The Saville report into the killing of 14 civilians on Bloody Sunday will be published at the end of March, days after the Northern Ireland secretary, Shaun Woodward, reads the findings.
Woodward said he hoped to make Lord Saville's investigation public within days of receiving it.
But some of the families of those shot dead by British soldiers in Derry's Bogside on 30 January 1972 expressed concern that government lawyers would have the chance to scrutinise the report before they saw it.
At a meeting in Derry last night the relatives asked Woodward to give them the report at the same time as he received it. The report is to go to the government in the week beginning 22 March.
The families had previously criticised Woodward after being told they would not get the report until two weeks after the government. They said they feared it could be amended or have parts withheld by government agencies.
On Wednesday Woodward told the Northern Ireland affairs committee at Westminster that the report had taken too long to complete. He warned that it could languish in a warehouse for weeks if a general election was called.

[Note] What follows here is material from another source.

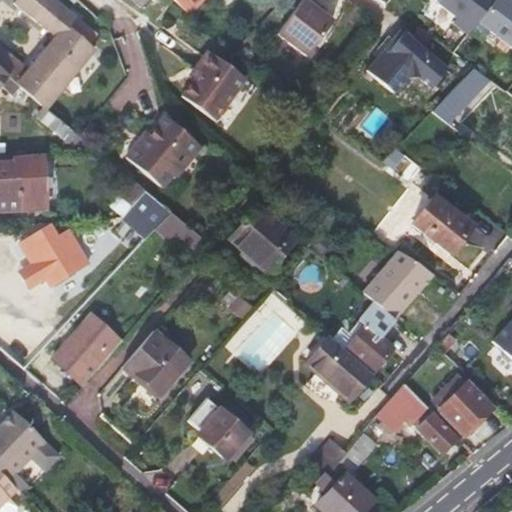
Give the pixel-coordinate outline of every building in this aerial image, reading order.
[(27,71),(0,48),(0,74),(25,95),(42,110),(45,112),(96,52),(67,27),(75,19),(51,0),(17,0),(14,5),(55,38),(27,71)] [(128,0),(139,9),(147,0),(128,0)] [(170,0),(185,15),(200,0),(170,0)] [(302,0),(275,36),(304,59),(331,24),(314,11),(319,6),(311,0),(302,0)] [(492,0),(475,23),(511,50),(511,7),(502,0),(492,0)] [(387,48),(401,33),(398,29),(384,45),(387,48)] [(444,71),(401,33),(387,48),(384,45),(362,69),(388,93),(401,79),(413,78),(426,90),(444,71)] [(197,76),(190,87),(180,101),(212,124),(243,80),(205,52),(192,71),(197,76)] [(474,66),(434,109),(451,125),(491,82),(474,66)] [(184,82),(190,87),(197,76),(192,71),(184,82)] [(21,100),(25,95),(0,74),(0,85),(4,89),(2,91),(9,98),(12,94),(21,100)] [(73,149),(79,140),(45,112),(42,110),(36,117),(73,149)] [(199,150),(165,122),(142,150),(138,146),(124,163),(161,192),(174,176),(176,178),(199,150)] [(391,170),(403,156),(393,149),(380,162),(391,170)] [(0,214),(46,210),(42,154),(12,158),(13,163),(0,163),(0,214)] [(114,193),(131,207),(143,193),(126,179),(114,193)] [(123,218),(147,238),(162,223),(169,214),(143,193),(131,207),(123,218)] [(432,196),(409,225),(448,255),(470,227),(432,196)] [(294,239),(256,206),(224,242),(264,275),(294,239)] [(162,223),(197,255),(206,244),(169,214),(162,223)] [(28,269),(35,284),(47,278),(50,285),(83,266),(63,232),(53,238),(46,228),(24,240),(37,263),(28,269)] [(386,245),(351,287),(371,305),(393,323),(430,275),(386,245)] [(28,289),(35,284),(28,269),(20,274),(28,289)] [(238,296),(227,307),(241,320),(251,307),(238,296)] [(363,325),(341,352),(369,377),(393,349),(380,338),(393,323),(371,305),(358,320),(363,325)] [(51,362),(82,389),(85,386),(120,344),(89,317),(51,362)] [(511,318),(489,343),(511,364),(511,318)] [(187,363),(152,334),(120,370),(155,400),(187,363)] [(434,347),(443,355),(451,345),(443,337),(434,347)] [(341,352),(326,338),(305,364),(348,402),(369,377),(341,352)] [(454,393),(444,403),(437,411),(463,437),(490,409),(464,383),(454,393)] [(439,454),(455,438),(402,385),(391,397),(387,403),(376,415),(393,431),(404,420),(439,454)] [(440,399),(444,403),(454,393),(450,389),(440,399)] [(247,434),(218,408),(206,398),(186,421),(198,432),(195,435),(225,461),(247,434)] [(26,490),(11,476),(28,458),(43,472),(57,457),(10,414),(0,425),(0,477),(7,484),(20,496),(26,490)] [(373,445),(360,435),(343,454),(334,464),(344,473),(348,476),(373,445)] [(343,454),(327,439),(306,464),(310,469),(311,469),(322,479),(334,464),(343,454)] [(250,469),(242,463),(210,502),(218,508),(250,469)] [(343,475),(344,473),(334,464),(322,479),(314,488),(323,497),(314,504),(314,505),(321,511),(362,511),(372,503),(343,475)] [(0,477),(0,511),(15,511),(12,508),(12,507),(0,495),(0,491),(7,484),(0,477)] [(7,484),(0,491),(0,495),(12,507),(22,498),(20,496),(7,484)] [(323,497),(314,488),(307,497),(314,504),(323,497)]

Woodward promised he would only take about two weeks to consider the large document but said nobody knew when Gordon Brown would call the election.
The £200m inquiry was set up in 1998 to re-examine the Bogside shootings.
Meanwhile the Alliance Party leader, David Ford, met Bloody Sunday families last night and apologised for labelling the inquiry "pointless". Ford, who is tipped to be the new Northern Ireland justice minister, admitted his remarks were "clumsy and insensitive".